◆ Work order ◆
Lay out every line of the entries below as a Markdown table with the columns "Row" and "Line text". Number the rows consecutively across all entries, and skip blank lines.

◆ Material supplied ◆
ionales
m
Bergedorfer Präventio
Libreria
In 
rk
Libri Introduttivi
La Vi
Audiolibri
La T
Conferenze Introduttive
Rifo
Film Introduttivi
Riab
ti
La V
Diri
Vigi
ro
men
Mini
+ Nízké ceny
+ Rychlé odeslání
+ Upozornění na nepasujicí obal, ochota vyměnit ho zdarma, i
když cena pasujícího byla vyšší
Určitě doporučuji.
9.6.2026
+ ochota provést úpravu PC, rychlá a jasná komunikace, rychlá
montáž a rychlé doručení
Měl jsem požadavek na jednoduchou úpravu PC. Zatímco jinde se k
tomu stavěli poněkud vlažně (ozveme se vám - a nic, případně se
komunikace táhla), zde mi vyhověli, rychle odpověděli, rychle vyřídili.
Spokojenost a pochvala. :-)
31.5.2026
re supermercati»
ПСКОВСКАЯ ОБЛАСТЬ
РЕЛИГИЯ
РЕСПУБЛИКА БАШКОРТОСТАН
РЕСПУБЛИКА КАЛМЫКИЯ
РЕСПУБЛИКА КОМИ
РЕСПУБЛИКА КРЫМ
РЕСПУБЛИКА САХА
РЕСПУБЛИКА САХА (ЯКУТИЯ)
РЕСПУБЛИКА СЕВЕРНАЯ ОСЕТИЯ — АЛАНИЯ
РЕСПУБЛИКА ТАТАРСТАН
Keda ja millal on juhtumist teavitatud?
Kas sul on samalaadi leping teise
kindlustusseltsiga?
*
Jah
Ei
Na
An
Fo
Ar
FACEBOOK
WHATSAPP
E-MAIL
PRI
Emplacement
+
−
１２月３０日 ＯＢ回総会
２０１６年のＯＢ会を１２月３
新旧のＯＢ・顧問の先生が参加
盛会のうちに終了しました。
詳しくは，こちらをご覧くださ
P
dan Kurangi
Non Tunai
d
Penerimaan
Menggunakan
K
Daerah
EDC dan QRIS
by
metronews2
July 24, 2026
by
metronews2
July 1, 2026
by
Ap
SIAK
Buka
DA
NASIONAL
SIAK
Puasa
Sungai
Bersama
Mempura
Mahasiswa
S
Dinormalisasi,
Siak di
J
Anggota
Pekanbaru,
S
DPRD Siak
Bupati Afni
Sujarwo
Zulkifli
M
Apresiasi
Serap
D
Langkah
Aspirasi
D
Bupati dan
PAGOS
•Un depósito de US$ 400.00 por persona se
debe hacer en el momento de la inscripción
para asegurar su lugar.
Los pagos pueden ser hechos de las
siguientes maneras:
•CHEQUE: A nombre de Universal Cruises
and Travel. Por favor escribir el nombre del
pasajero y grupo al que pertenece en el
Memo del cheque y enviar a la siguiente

◆ Answer space ◆
| Row | Line text |
|---|---|
| 1 | ionales |
| 2 | m |
| 3 | Bergedorfer Präventio |
| 4 | Libreria |
| 5 | In  |
| 6 | rk |
| 7 | Libri Introduttivi |
| 8 | La Vi |
| 9 | Audiolibri |
| 10 | La T |
| 11 | Conferenze Introduttive |
| 12 | Rifo |
| 13 | Film Introduttivi |
| 14 | Riab |
| 15 | ti |
| 16 | La V |
| 17 | Diri |
| 18 | Vigi |
| 19 | ro |
| 20 | men |
| 21 | Mini |
| 22 | + Nízké ceny |
| 23 | + Rychlé odeslání |
| 24 | + Upozornění na nepasujicí obal, ochota vyměnit ho zdarma, i |
| 25 | když cena pasujícího byla vyšší |
| 26 | Určitě doporučuji. |
| 27 | 9.6.2026 |
| 28 | + ochota provést úpravu PC, rychlá a jasná komunikace, rychlá |
| 29 | montáž a rychlé doručení |
| 30 | Měl jsem požadavek na jednoduchou úpravu PC. Zatímco jinde se k |
| 31 | tomu stavěli poněkud vlažně (ozveme se vám - a nic, případně se |
| 32 | komunikace táhla), zde mi vyhověli, rychle odpověděli, rychle vyřídili. |
| 33 | Spokojenost a pochvala. :-) |
| 34 | 31.5.2026 |
| 35 | re supermercati» |
| 36 | ПСКОВСКАЯ ОБЛАСТЬ |
| 37 | РЕЛИГИЯ |
| 38 | РЕСПУБЛИКА БАШКОРТОСТАН |
| 39 | РЕСПУБЛИКА КАЛМЫКИЯ |
| 40 | РЕСПУБЛИКА КОМИ |
| 41 | РЕСПУБЛИКА КРЫМ |
| 42 | РЕСПУБЛИКА САХА |
| 43 | РЕСПУБЛИКА САХА (ЯКУТИЯ) |
| 44 | РЕСПУБЛИКА СЕВЕРНАЯ ОСЕТИЯ — АЛАНИЯ |
| 45 | РЕСПУБЛИКА ТАТАРСТАН |
| 46 | Keda ja millal on juhtumist teavitatud? |
| 47 | Kas sul on samalaadi leping teise |
| 48 | kindlustusseltsiga? |
| 49 | * |
| 50 | Jah |
| 51 | Ei |
| 52 | Na |
| 53 | An |
| 54 | Fo |
| 55 | Ar |
| 56 | FACEBOOK |
| 57 | WHATSAPP |
| 58 | E-MAIL |
| 59 | PRI |
| 60 | Emplacement |
| 61 | + |
| 62 | − |
| 63 | １２月３０日 ＯＢ回総会 |
| 64 | ２０１６年のＯＢ会を１２月３ |
| 65 | 新旧のＯＢ・顧問の先生が参加 |
| 66 | 盛会のうちに終了しました。 |
| 67 | 詳しくは，こちらをご覧くださ |
| 68 | P |
| 69 | dan Kurangi |
| 70 | Non Tunai |
| 71 | d |
| 72 | Penerimaan |
| 73 | Menggunakan |
| 74 | K |
| 75 | Daerah |
| 76 | EDC dan QRIS |
| 77 | by |
| 78 | metronews2 |
| 79 | July 24, 2026 |
| 80 | by |
| 81 | metronews2 |
| 82 | July 1, 2026 |
| 83 | by |
| 84 | Ap |
| 85 | SIAK |
| 86 | Buka |
| 87 | DA |
| 88 | NASIONAL |
| 89 | SIAK |
| 90 | Puasa |
| 91 | Sungai |
| 92 | Bersama |
| 93 | Mempura |
| 94 | Mahasiswa |
| 95 | S |
| 96 | Dinormalisasi, |
| 97 | Siak di |
| 98 | J |
| 99 | Anggota |
| 100 | Pekanbaru, |
| 101 | S |
| 102 | DPRD Siak |
| 103 | Bupati Afni |
| 104 | Sujarwo |
| 105 | Zulkifli |
| 106 | M |
| 107 | Apresiasi |
| 108 | Serap |
| 109 | D |
| 110 | Langkah |
| 111 | Aspirasi |
| 112 | D |
| 113 | Bupati dan |
| 114 | PAGOS |
| 115 | •Un depósito de US$ 400.00 por persona se |
| 116 | debe hacer en el momento de la inscripción |
| 117 | para asegurar su lugar. |
| 118 | Los pagos pueden ser hechos de las |
| 119 | siguientes maneras: |
| 120 | •CHEQUE: A nombre de Universal Cruises |
| 121 | and Travel. Por favor escribir el nombre del |
| 122 | pasajero y grupo al que pertenece en el |
| 123 | Memo del cheque y enviar a la siguiente |